▶ EXERCISE PROMPT: Reproduce every line of the listing below word for word, omitting the pictures.

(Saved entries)
"""
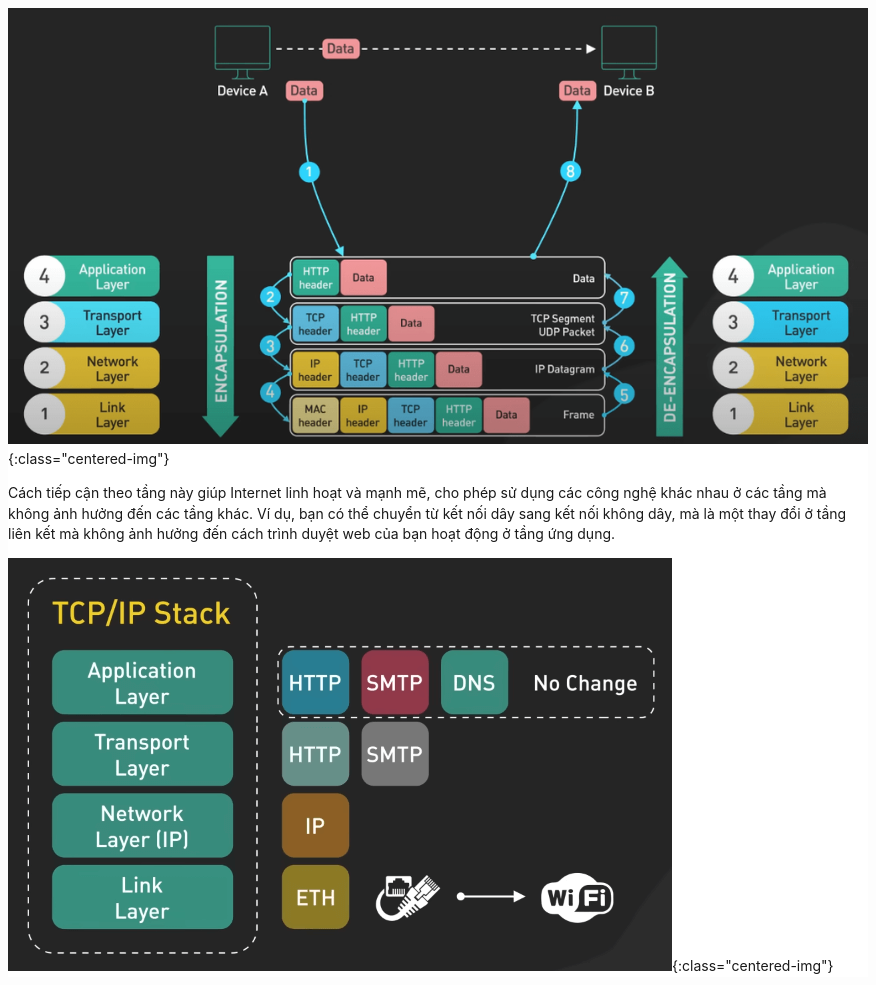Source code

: ![](../assets/ByteByteGo/how-internet-works/figure27.png){:class="centered-img"}

Cách tiếp cận theo tầng này giúp Internet linh hoạt và mạnh mẽ, cho phép sử dụng các công nghệ khác nhau ở các tầng mà không ảnh hưởng đến các tầng khác. Ví dụ, bạn có thể chuyển từ kết nối dây sang kết nối không dây, mà là một thay đổi ở tầng liên kết mà không ảnh hưởng đến cách trình duyệt web của bạn hoạt động ở tầng ứng dụng.

![](../assets/ByteByteGo/how-internet-works/figure28.png){:class="centered-img"}
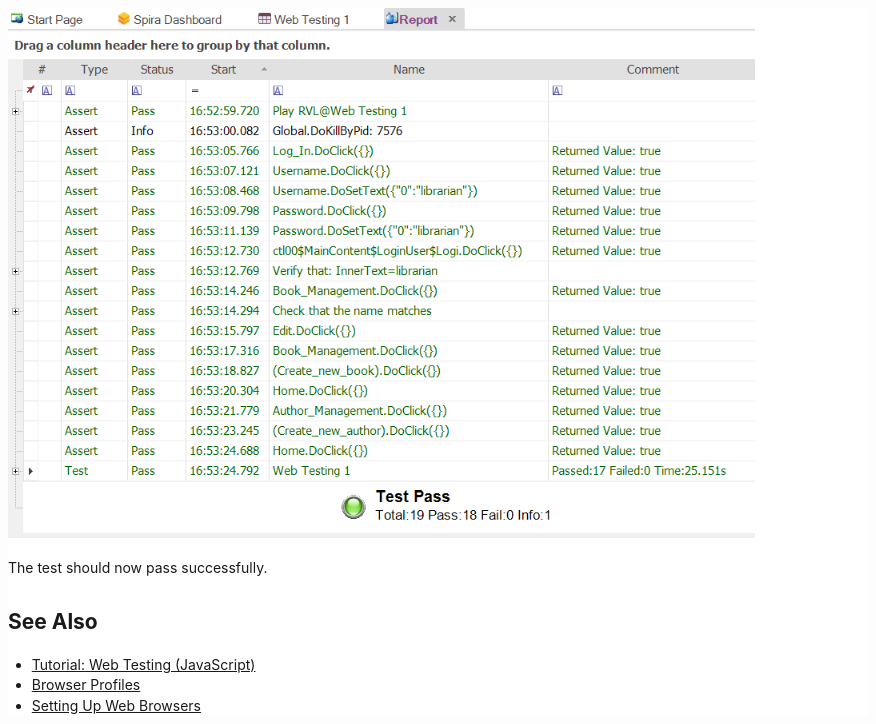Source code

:<img alt="clip0104" src="/Guide/img/tutorial_record_and_playback55.png" width="747px"/>

The test should now pass successfully.

## See Also

- [Tutorial: Web Testing (JavaScript)](tutorial_web_using_javascript.md)
- [Browser Profiles](browser_settings.md)
- [Setting Up Web Browsers](setting_up_web_browsers.md)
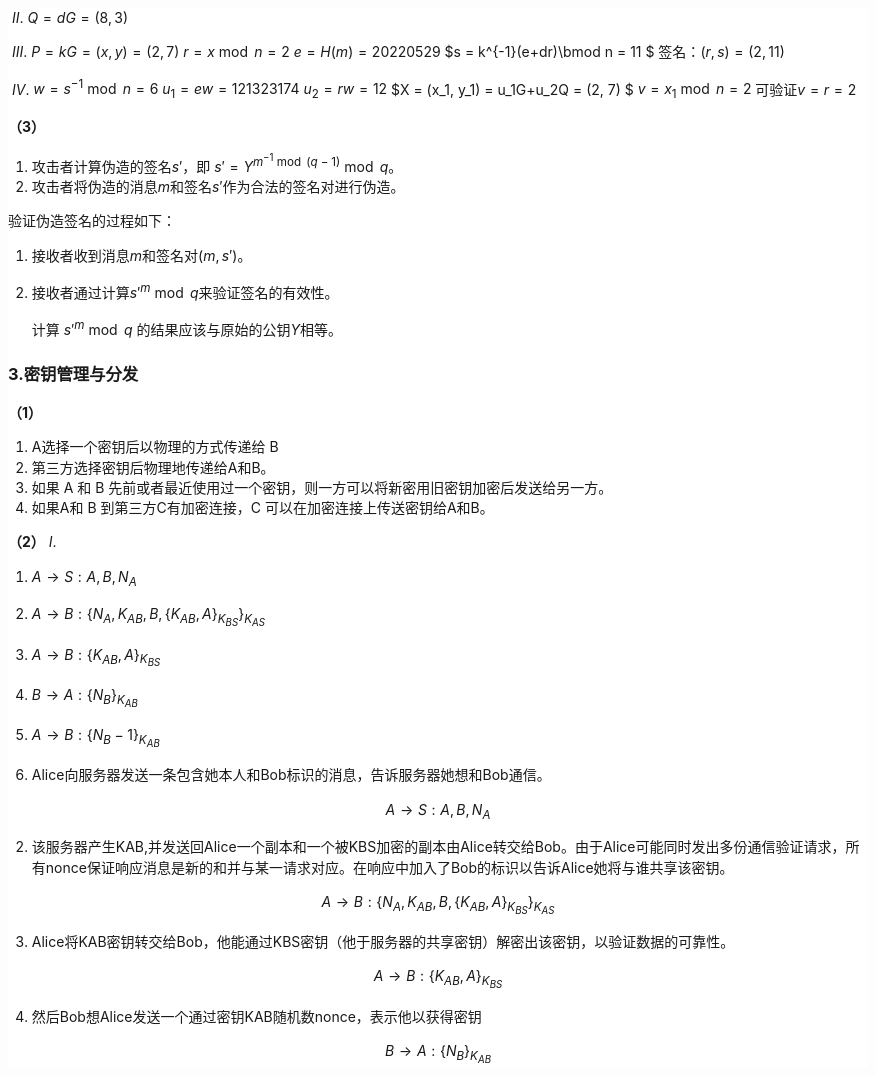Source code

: ​		   $II.$ $Q = dG = (8, 3)$ 

​		   $III.$ $P = kG = (x, y) = (2, 7)$     $r = x\bmod n = 2$      $e = H(m) = 20220529$      $s = k^{-1}(e+dr)\bmod n = 11 $      签名：$(r, s) = (2, 11)$ 

​		   $IV.$ $w = s^{-1}\bmod n = 6$      $u_1 = ew = 121323174$      $u_2 = rw = 12$       $X = (x_1, y_1) = u_1G+u_2Q = (2, 7) $        $v = x_1\bmod n = 2$     可验证$v = r = 2$ 

**（3）** 

1. 攻击者计算伪造的签名$s'$，即 $s' = Y^{m^{-1}\bmod (q-1)} \bmod q$。
2. 攻击者将伪造的消息$m$和签名$s'$作为合法的签名对进行伪造。

验证伪造签名的过程如下：

1. 接收者收到消息$m$和签名对$(m, s')$。

2. 接收者通过计算$s'^m \bmod q$来验证签名的有效性。

   计算 $s'^m \bmod q$ 的结果应该与原始的公钥$Y$相等。

### 3.密钥管理与分发

**（1）**

1. A选择一个密钥后以物理的方式传递给 B
2. 第三方选择密钥后物理地传递给A和B。
3. 如果 A 和 B 先前或者最近使用过一个密钥，则一方可以将新密用旧密钥加密后发送给另一方。
4. 如果A和 B 到第三方C有加密连接，C 可以在加密连接上传送密钥给A和B。

**（2）** $I.$ 

1. $A\rightarrow S:A,B,N_A$ 
2. $A\rightarrow B:\{N_A,K_{AB},B,\{K_{AB},A\}_{K_{BS}}\}_{K_{AS}}$ 
3. $A\rightarrow B:\{K_{AB},A \}_{K_{BS}}$ 
4. $B\rightarrow A:\{N_B  \}_{K_{AB}}$ 
5. $A\rightarrow B:\{N_B - 1 \}_{K_{AB}}$

1. Alice向服务器发送一条包含她本人和Bob标识的消息，告诉服务器她想和Bob通信。

$$
A\rightarrow S:A,B,N_A
$$

2. 该服务器产生KAB,并发送回Alice一个副本和一个被KBS加密的副本由Alice转交给Bob。由于Alice可能同时发出多份通信验证请求，所有nonce保证响应消息是新的和并与某一请求对应。在响应中加入了Bob的标识以告诉Alice她将与谁共享该密钥。

$$
A\rightarrow B:\{N_A,K_{AB},B,\{K_{AB},A\}_{K_{BS}}\}_{K_{AS}}
$$

3. Alice将KAB密钥转交给Bob，他能通过KBS密钥（他于服务器的共享密钥）解密出该密钥，以验证数据的可靠性。

$$
A\rightarrow B:\{K_{AB},A \}_{K_{BS}}
$$

4. 然后Bob想Alice发送一个通过密钥KAB随机数nonce，表示他以获得密钥

$$
B\rightarrow A:\{N_B  \}_{K_{AB}}
$$
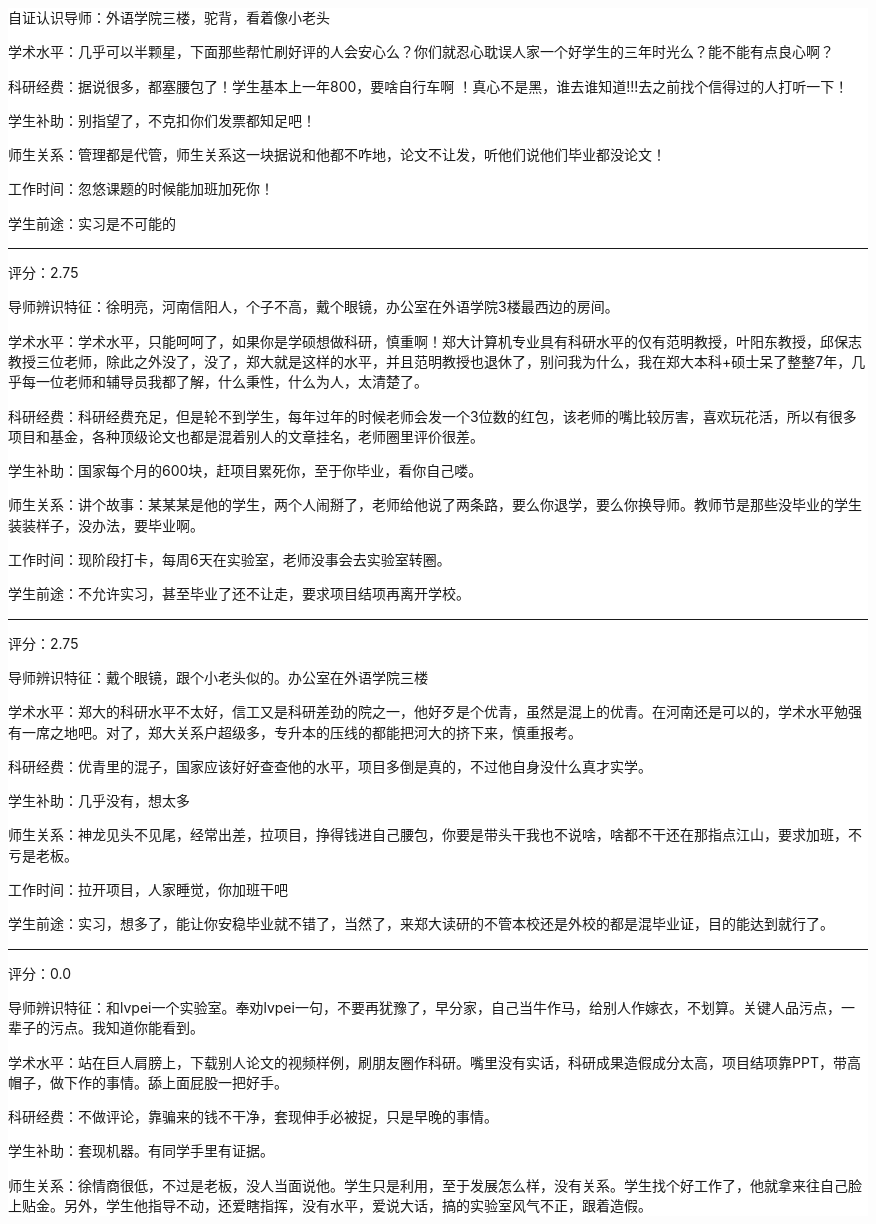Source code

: 自证认识导师：外语学院三楼，驼背，看着像小老头

学术水平：几乎可以半颗星，下面那些帮忙刷好评的人会安心么？你们就忍心耽误人家一个好学生的三年时光么？能不能有点良心啊？

科研经费：据说很多，都塞腰包了！学生基本上一年800，要啥自行车啊 ！真心不是黑，谁去谁知道!!!去之前找个信得过的人打听一下！

学生补助：别指望了，不克扣你们发票都知足吧！

师生关系：管理都是代管，师生关系这一块据说和他都不咋地，论文不让发，听他们说他们毕业都没论文！

工作时间：忽悠课题的时候能加班加死你！

学生前途：实习是不可能的

* * *

评分：2.75

导师辨识特征：徐明亮，河南信阳人，个子不高，戴个眼镜，办公室在外语学院3楼最西边的房间。

学术水平：学术水平，只能呵呵了，如果你是学硕想做科研，慎重啊！郑大计算机专业具有科研水平的仅有范明教授，叶阳东教授，邱保志教授三位老师，除此之外没了，没了，郑大就是这样的水平，并且范明教授也退休了，别问我为什么，我在郑大本科+硕士呆了整整7年，几乎每一位老师和辅导员我都了解，什么秉性，什么为人，太清楚了。

科研经费：科研经费充足，但是轮不到学生，每年过年的时候老师会发一个3位数的红包，该老师的嘴比较厉害，喜欢玩花活，所以有很多项目和基金，各种顶级论文也都是混着别人的文章挂名，老师圈里评价很差。

学生补助：国家每个月的600块，赶项目累死你，至于你毕业，看你自己喽。

师生关系：讲个故事：某某某是他的学生，两个人闹掰了，老师给他说了两条路，要么你退学，要么你换导师。教师节是那些没毕业的学生装装样子，没办法，要毕业啊。

工作时间：现阶段打卡，每周6天在实验室，老师没事会去实验室转圈。

学生前途：不允许实习，甚至毕业了还不让走，要求项目结项再离开学校。

* * *

评分：2.75

导师辨识特征：戴个眼镜，跟个小老头似的。办公室在外语学院三楼

学术水平：郑大的科研水平不太好，信工又是科研差劲的院之一，他好歹是个优青，虽然是混上的优青。在河南还是可以的，学术水平勉强有一席之地吧。对了，郑大关系户超级多，专升本的压线的都能把河大的挤下来，慎重报考。

科研经费：优青里的混子，国家应该好好查查他的水平，项目多倒是真的，不过他自身没什么真才实学。

学生补助：几乎没有，想太多

师生关系：神龙见头不见尾，经常出差，拉项目，挣得钱进自己腰包，你要是带头干我也不说啥，啥都不干还在那指点江山，要求加班，不亏是老板。

工作时间：拉开项目，人家睡觉，你加班干吧

学生前途：实习，想多了，能让你安稳毕业就不错了，当然了，来郑大读研的不管本校还是外校的都是混毕业证，目的能达到就行了。

* * *

评分：0.0

导师辨识特征：和lvpei一个实验室。奉劝lvpei一句，不要再犹豫了，早分家，自己当牛作马，给别人作嫁衣，不划算。关键人品污点，一辈子的污点。我知道你能看到。

学术水平：站在巨人肩膀上，下载别人论文的视频样例，刷朋友圈作科研。嘴里没有实话，科研成果造假成分太高，项目结项靠PPT，带高帽子，做下作的事情。舔上面屁股一把好手。

科研经费：不做评论，靠骗来的钱不干净，套现伸手必被捉，只是早晚的事情。

学生补助：套现机器。有同学手里有证据。

师生关系：徐情商很低，不过是老板，没人当面说他。学生只是利用，至于发展怎么样，没有关系。学生找个好工作了，他就拿来往自己脸上贴金。另外，学生他指导不动，还爱瞎指挥，没有水平，爱说大话，搞的实验室风气不正，跟着造假。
"""
▶ WRITTEN ANSWER:
Source code

: ![](../assets/ByteByteGo/how-internet-works/figure27.png){:class="centered-img"}

Cách tiếp cận theo tầng này giúp Internet linh hoạt và mạnh mẽ, cho phép sử dụng các công nghệ khác nhau ở các tầng mà không ảnh hưởng đến các tầng khác. Ví dụ, bạn có thể chuyển từ kết nối dây sang kết nối không dây, mà là một thay đổi ở tầng liên kết mà không ảnh hưởng đến cách trình duyệt web của bạn hoạt động ở tầng ứng dụng.

![](../assets/ByteByteGo/how-internet-works/figure28.png){:class="centered-img"}
Source code

:<img alt="clip0104" src="/Guide/img/tutorial_record_and_playback55.png" width="747px"/>

The test should now pass successfully.

## See Also

- [Tutorial: Web Testing (JavaScript)](tutorial_web_using_javascript.md)
- [Browser Profiles](browser_settings.md)
- [Setting Up Web Browsers](setting_up_web_browsers.md)
Source code

: ​		   $II.$ $Q = dG = (8, 3)$ 

​		   $III.$ $P = kG = (x, y) = (2, 7)$     $r = x\bmod n = 2$      $e = H(m) = 20220529$      $s = k^{-1}(e+dr)\bmod n = 11 $      签名：$(r, s) = (2, 11)$ 

​		   $IV.$ $w = s^{-1}\bmod n = 6$      $u_1 = ew = 121323174$      $u_2 = rw = 12$       $X = (x_1, y_1) = u_1G+u_2Q = (2, 7) $        $v = x_1\bmod n = 2$     可验证$v = r = 2$ 

**（3）** 

1. 攻击者计算伪造的签名$s'$，即 $s' = Y^{m^{-1}\bmod (q-1)} \bmod q$。
2. 攻击者将伪造的消息$m$和签名$s'$作为合法的签名对进行伪造。

验证伪造签名的过程如下：

1. 接收者收到消息$m$和签名对$(m, s')$。

2. 接收者通过计算$s'^m \bmod q$来验证签名的有效性。

   计算 $s'^m \bmod q$ 的结果应该与原始的公钥$Y$相等。

### 3.密钥管理与分发

**（1）**

1. A选择一个密钥后以物理的方式传递给 B
2. 第三方选择密钥后物理地传递给A和B。
3. 如果 A 和 B 先前或者最近使用过一个密钥，则一方可以将新密用旧密钥加密后发送给另一方。
4. 如果A和 B 到第三方C有加密连接，C 可以在加密连接上传送密钥给A和B。

**（2）** $I.$ 

1. $A\rightarrow S:A,B,N_A$ 
2. $A\rightarrow B:\{N_A,K_{AB},B,\{K_{AB},A\}_{K_{BS}}\}_{K_{AS}}$ 
3. $A\rightarrow B:\{K_{AB},A \}_{K_{BS}}$ 
4. $B\rightarrow A:\{N_B  \}_{K_{AB}}$ 
5. $A\rightarrow B:\{N_B - 1 \}_{K_{AB}}$

1. Alice向服务器发送一条包含她本人和Bob标识的消息，告诉服务器她想和Bob通信。

$$
A\rightarrow S:A,B,N_A
$$

2. 该服务器产生KAB,并发送回Alice一个副本和一个被KBS加密的副本由Alice转交给Bob。由于Alice可能同时发出多份通信验证请求，所有nonce保证响应消息是新的和并与某一请求对应。在响应中加入了Bob的标识以告诉Alice她将与谁共享该密钥。

$$
A\rightarrow B:\{N_A,K_{AB},B,\{K_{AB},A\}_{K_{BS}}\}_{K_{AS}}
$$

3. Alice将KAB密钥转交给Bob，他能通过KBS密钥（他于服务器的共享密钥）解密出该密钥，以验证数据的可靠性。

$$
A\rightarrow B:\{K_{AB},A \}_{K_{BS}}
$$

4. 然后Bob想Alice发送一个通过密钥KAB随机数nonce，表示他以获得密钥

$$
B\rightarrow A:\{N_B  \}_{K_{AB}}
$$
Source code

: 自证认识导师：外语学院三楼，驼背，看着像小老头

学术水平：几乎可以半颗星，下面那些帮忙刷好评的人会安心么？你们就忍心耽误人家一个好学生的三年时光么？能不能有点良心啊？

科研经费：据说很多，都塞腰包了！学生基本上一年800，要啥自行车啊 ！真心不是黑，谁去谁知道!!!去之前找个信得过的人打听一下！

学生补助：别指望了，不克扣你们发票都知足吧！

师生关系：管理都是代管，师生关系这一块据说和他都不咋地，论文不让发，听他们说他们毕业都没论文！

工作时间：忽悠课题的时候能加班加死你！

学生前途：实习是不可能的

* * *

评分：2.75

导师辨识特征：徐明亮，河南信阳人，个子不高，戴个眼镜，办公室在外语学院3楼最西边的房间。

学术水平：学术水平，只能呵呵了，如果你是学硕想做科研，慎重啊！郑大计算机专业具有科研水平的仅有范明教授，叶阳东教授，邱保志教授三位老师，除此之外没了，没了，郑大就是这样的水平，并且范明教授也退休了，别问我为什么，我在郑大本科+硕士呆了整整7年，几乎每一位老师和辅导员我都了解，什么秉性，什么为人，太清楚了。

科研经费：科研经费充足，但是轮不到学生，每年过年的时候老师会发一个3位数的红包，该老师的嘴比较厉害，喜欢玩花活，所以有很多项目和基金，各种顶级论文也都是混着别人的文章挂名，老师圈里评价很差。

学生补助：国家每个月的600块，赶项目累死你，至于你毕业，看你自己喽。

师生关系：讲个故事：某某某是他的学生，两个人闹掰了，老师给他说了两条路，要么你退学，要么你换导师。教师节是那些没毕业的学生装装样子，没办法，要毕业啊。

工作时间：现阶段打卡，每周6天在实验室，老师没事会去实验室转圈。

学生前途：不允许实习，甚至毕业了还不让走，要求项目结项再离开学校。

* * *

评分：2.75

导师辨识特征：戴个眼镜，跟个小老头似的。办公室在外语学院三楼

学术水平：郑大的科研水平不太好，信工又是科研差劲的院之一，他好歹是个优青，虽然是混上的优青。在河南还是可以的，学术水平勉强有一席之地吧。对了，郑大关系户超级多，专升本的压线的都能把河大的挤下来，慎重报考。

科研经费：优青里的混子，国家应该好好查查他的水平，项目多倒是真的，不过他自身没什么真才实学。

学生补助：几乎没有，想太多

师生关系：神龙见头不见尾，经常出差，拉项目，挣得钱进自己腰包，你要是带头干我也不说啥，啥都不干还在那指点江山，要求加班，不亏是老板。

工作时间：拉开项目，人家睡觉，你加班干吧

学生前途：实习，想多了，能让你安稳毕业就不错了，当然了，来郑大读研的不管本校还是外校的都是混毕业证，目的能达到就行了。

* * *

评分：0.0

导师辨识特征：和lvpei一个实验室。奉劝lvpei一句，不要再犹豫了，早分家，自己当牛作马，给别人作嫁衣，不划算。关键人品污点，一辈子的污点。我知道你能看到。

学术水平：站在巨人肩膀上，下载别人论文的视频样例，刷朋友圈作科研。嘴里没有实话，科研成果造假成分太高，项目结项靠PPT，带高帽子，做下作的事情。舔上面屁股一把好手。

科研经费：不做评论，靠骗来的钱不干净，套现伸手必被捉，只是早晚的事情。

学生补助：套现机器。有同学手里有证据。

师生关系：徐情商很低，不过是老板，没人当面说他。学生只是利用，至于发展怎么样，没有关系。学生找个好工作了，他就拿来往自己脸上贴金。另外，学生他指导不动，还爱瞎指挥，没有水平，爱说大话，搞的实验室风气不正，跟着造假。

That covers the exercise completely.